Push the cluster configuration in the k8s

1. Push cluster configuration from local path
python paictl config push -p /path/to/local/configuration [-c kubeconfig-path ]
  • Same as local storage.
2. Push cluster configuration from the external storage (Get the external storage from local)
python paictl config push -e external-storage-config [-c kubeconfig-path]
  • Configure the external storage configuration and pass the configuration file with the parameter -e.
3. Push cluster configuration from the external storage (Get the external storage from k8s)
python paictl config push [-c kubeconfig-path]
  • Note: Please ensure that you have upload the external storage configuration to k8s with the command.

Get the cluster configuration from the k8s

paictl.py config pull -o /path/to/output [-c kube-config]

Maintain machines

Add machines to the cluster

python paictl.py machine add -p /path/to/cluster-configuration/dir -l machine-list.yaml
  • See an example of the machine list here.

Remove machines from the cluster

python paictl.py machine remove -p /path/to/cluster-configuration/dir -l machine-list.yaml
  • See an example of the machine list here.

Add new machine, remove old machine

  • Step1: update your machinelist in the cluster configuration
    • Remove the machine you wanna remove in the list.
    • Add the machine into the machine list.
    • Update cluster configuration with the this command.
  • Step2: Execute the machine update command following.
python paictl.py machine update [-c /path/to/kubeconfig]

Fix crashed etcd node

python paictl.py machine etcd-fix -p /path/to/cluster-configuration/dir -l machine-list.yaml
  • See an example of the machine list here.
  • Note: The opertion could only fix one node each time.

Maintain infrastructure services

Start service(s)

python paictl.py service start [-c /path/to/kubeconfig] [ -n service-name ]
  1. Start all services by default.
  2. If the option -n is set, only the specified service will be started.

Stop service(s)

python paictl.py service stop [-c /path/to/kubeconfig] [ -n service-name ]
  • Stop all services by default.
  • If the option -n is set, only the specified service will be stopped.

Delete service(s)

python paictl.py service delete [-c /path/to/kubeconfig] [ -n service-name ]
  • 'Delete' a service means to stop that service and then delete all of its persisted data in HDFS, Yarn, ZooKeeper, etc.
  • Delete all services by default.
  • If the option -n is set, only the specified service will be deleted.

Refresh service(s)

python paictl.py service refresh [-c /path/to/kubeconfig] [ -n service-name ]
  • Refresh all the labels on each node.
  • If the option -n is set, only the specified service will be upgrade.

Maintain your cluster

Bootstrap Kubernetes

python paictl.py cluster k8s-bootup -p /path/to/cluster-configuration/dir
  • Install kubectl in the deployment box.
  • Bootstrap Kubernetes in the specified cluster.

Stop Kubernetes

python paictl.py cluster k8s-clean -p /path/to/cluster-configuration/dir
  • Stop Kubernetes in the specified cluster.

Setup KUBECONFIG and install kubectl in the environment

python paictl.py config k8s-set-env [ -p /path/to/cluster/configuration ]
  • Install kubectl in the deployment box.
  • Configure KUBECONFIG for kubectl or other kubernetes' client.
  • The args -p /path/to/cluster/configuration is optional.

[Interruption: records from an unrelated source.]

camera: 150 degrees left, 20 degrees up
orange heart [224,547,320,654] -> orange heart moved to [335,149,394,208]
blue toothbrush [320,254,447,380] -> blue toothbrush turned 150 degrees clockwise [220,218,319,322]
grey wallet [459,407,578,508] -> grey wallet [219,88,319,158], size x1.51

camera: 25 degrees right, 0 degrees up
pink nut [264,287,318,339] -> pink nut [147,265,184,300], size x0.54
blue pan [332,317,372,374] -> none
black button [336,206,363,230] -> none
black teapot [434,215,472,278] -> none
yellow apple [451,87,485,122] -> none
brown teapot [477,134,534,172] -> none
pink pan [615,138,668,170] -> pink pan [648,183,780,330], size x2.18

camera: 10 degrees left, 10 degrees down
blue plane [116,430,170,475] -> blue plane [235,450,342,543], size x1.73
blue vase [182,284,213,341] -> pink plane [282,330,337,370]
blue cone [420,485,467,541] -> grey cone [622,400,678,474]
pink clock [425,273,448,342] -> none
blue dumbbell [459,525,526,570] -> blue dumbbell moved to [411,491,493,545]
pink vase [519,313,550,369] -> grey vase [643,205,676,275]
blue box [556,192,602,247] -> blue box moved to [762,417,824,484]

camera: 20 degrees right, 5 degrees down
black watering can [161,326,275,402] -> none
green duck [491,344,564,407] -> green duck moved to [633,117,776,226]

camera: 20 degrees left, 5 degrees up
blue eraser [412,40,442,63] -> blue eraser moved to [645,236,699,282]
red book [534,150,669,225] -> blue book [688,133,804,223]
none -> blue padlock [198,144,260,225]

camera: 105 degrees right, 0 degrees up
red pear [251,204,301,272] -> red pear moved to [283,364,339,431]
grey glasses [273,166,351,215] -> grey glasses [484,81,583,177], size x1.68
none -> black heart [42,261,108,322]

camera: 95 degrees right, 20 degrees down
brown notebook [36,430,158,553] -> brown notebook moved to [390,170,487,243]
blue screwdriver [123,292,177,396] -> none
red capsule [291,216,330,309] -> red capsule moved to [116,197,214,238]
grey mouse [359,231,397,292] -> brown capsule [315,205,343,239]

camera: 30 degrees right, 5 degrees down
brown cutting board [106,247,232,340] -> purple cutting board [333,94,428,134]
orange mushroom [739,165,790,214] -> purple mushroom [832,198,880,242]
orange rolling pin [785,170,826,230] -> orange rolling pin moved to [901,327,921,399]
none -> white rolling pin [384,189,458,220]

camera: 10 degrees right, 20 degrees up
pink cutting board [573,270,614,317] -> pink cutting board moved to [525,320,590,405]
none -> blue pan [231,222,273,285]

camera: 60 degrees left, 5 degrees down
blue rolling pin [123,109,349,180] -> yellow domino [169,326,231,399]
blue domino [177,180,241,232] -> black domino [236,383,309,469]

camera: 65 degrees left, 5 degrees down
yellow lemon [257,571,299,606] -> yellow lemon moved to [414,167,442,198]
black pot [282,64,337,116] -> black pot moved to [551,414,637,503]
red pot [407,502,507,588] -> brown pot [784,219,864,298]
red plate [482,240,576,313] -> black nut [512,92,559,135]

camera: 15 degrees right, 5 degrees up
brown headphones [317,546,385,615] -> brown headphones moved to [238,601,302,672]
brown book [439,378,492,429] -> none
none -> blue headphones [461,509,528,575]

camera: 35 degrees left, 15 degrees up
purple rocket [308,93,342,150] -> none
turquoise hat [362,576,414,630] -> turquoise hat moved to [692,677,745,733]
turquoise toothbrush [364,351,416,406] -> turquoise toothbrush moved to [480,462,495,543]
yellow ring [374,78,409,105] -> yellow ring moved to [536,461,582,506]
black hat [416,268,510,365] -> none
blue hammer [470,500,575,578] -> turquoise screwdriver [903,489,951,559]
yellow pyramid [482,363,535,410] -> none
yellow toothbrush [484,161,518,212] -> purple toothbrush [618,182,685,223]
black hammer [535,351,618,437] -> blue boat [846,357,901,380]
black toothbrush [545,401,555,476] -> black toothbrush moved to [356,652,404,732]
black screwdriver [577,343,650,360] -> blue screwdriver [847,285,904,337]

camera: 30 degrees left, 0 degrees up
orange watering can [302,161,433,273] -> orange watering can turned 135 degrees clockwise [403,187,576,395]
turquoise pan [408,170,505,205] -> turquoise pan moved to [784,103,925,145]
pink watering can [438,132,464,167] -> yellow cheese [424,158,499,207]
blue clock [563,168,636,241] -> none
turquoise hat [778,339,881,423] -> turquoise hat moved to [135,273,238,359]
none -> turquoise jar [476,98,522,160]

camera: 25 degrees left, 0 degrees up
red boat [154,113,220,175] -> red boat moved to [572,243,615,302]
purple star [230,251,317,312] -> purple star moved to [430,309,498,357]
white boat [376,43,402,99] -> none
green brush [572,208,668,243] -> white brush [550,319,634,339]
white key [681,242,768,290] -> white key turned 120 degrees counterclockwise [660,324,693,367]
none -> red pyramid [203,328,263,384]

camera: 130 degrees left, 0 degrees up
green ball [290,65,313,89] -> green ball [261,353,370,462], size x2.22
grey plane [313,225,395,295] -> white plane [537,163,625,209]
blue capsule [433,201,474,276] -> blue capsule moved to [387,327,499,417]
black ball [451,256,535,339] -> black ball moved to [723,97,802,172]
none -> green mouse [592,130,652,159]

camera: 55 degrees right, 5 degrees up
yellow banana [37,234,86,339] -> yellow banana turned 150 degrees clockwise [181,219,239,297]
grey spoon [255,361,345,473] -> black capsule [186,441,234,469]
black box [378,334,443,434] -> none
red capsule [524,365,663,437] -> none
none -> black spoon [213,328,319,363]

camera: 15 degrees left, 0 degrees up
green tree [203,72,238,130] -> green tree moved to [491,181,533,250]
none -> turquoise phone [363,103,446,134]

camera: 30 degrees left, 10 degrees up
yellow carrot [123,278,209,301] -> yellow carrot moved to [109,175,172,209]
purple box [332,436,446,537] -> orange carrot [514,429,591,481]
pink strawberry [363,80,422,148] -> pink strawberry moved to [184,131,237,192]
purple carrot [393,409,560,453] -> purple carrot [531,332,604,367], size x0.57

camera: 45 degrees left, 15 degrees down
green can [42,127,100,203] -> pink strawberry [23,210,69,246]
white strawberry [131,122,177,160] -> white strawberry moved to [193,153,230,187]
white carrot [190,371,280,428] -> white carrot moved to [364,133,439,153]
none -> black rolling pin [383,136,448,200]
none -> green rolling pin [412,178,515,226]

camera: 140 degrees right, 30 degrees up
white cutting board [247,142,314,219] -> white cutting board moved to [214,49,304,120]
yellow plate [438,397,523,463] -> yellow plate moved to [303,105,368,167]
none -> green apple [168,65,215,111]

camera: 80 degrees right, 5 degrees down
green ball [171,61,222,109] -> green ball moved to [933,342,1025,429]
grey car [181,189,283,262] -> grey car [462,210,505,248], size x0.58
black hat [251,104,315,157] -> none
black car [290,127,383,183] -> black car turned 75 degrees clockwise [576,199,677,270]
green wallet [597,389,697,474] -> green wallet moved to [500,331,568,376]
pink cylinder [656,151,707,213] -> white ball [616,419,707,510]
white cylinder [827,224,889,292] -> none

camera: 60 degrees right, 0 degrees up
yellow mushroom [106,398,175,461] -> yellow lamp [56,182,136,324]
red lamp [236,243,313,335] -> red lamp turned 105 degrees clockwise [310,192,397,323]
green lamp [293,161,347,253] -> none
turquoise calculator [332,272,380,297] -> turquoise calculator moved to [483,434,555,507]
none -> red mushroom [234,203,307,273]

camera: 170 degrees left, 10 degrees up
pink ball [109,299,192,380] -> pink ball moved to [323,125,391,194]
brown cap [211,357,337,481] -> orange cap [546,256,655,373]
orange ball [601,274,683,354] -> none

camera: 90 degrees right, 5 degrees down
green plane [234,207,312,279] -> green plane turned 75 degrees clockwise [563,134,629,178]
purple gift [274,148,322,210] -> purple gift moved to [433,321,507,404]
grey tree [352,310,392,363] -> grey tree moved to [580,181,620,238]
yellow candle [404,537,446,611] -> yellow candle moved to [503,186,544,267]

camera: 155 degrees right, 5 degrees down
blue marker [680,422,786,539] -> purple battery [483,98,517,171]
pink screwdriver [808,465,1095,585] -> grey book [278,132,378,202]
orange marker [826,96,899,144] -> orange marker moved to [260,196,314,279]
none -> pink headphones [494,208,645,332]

If admin don't pass this args, paictl will ask admin to input the necessary infomation to generate KUBECONFIG.
  • When in a clean dev-box, please run this command firstly.

Appendix: An example of the machine-list.yaml file

machine-list:

    - hostname: host1 # echo `hostname`
      hostip: 192.168.1.11
      machine-type: D8SV3
      etcdid: etcdid1
      #sshport: PORT (Optional)
      username: username
      password: password
      k8s-role: master
      dashboard: "true"
      zkid: "1"
      pai-master: "true"

    - hostname: host2
      hostip: 192.168.1.12
      machine-type: NC24R
      #sshport: PORT (Optional)
      username: username
      password: password
      k8s-role: worker
      pai-worker: "true"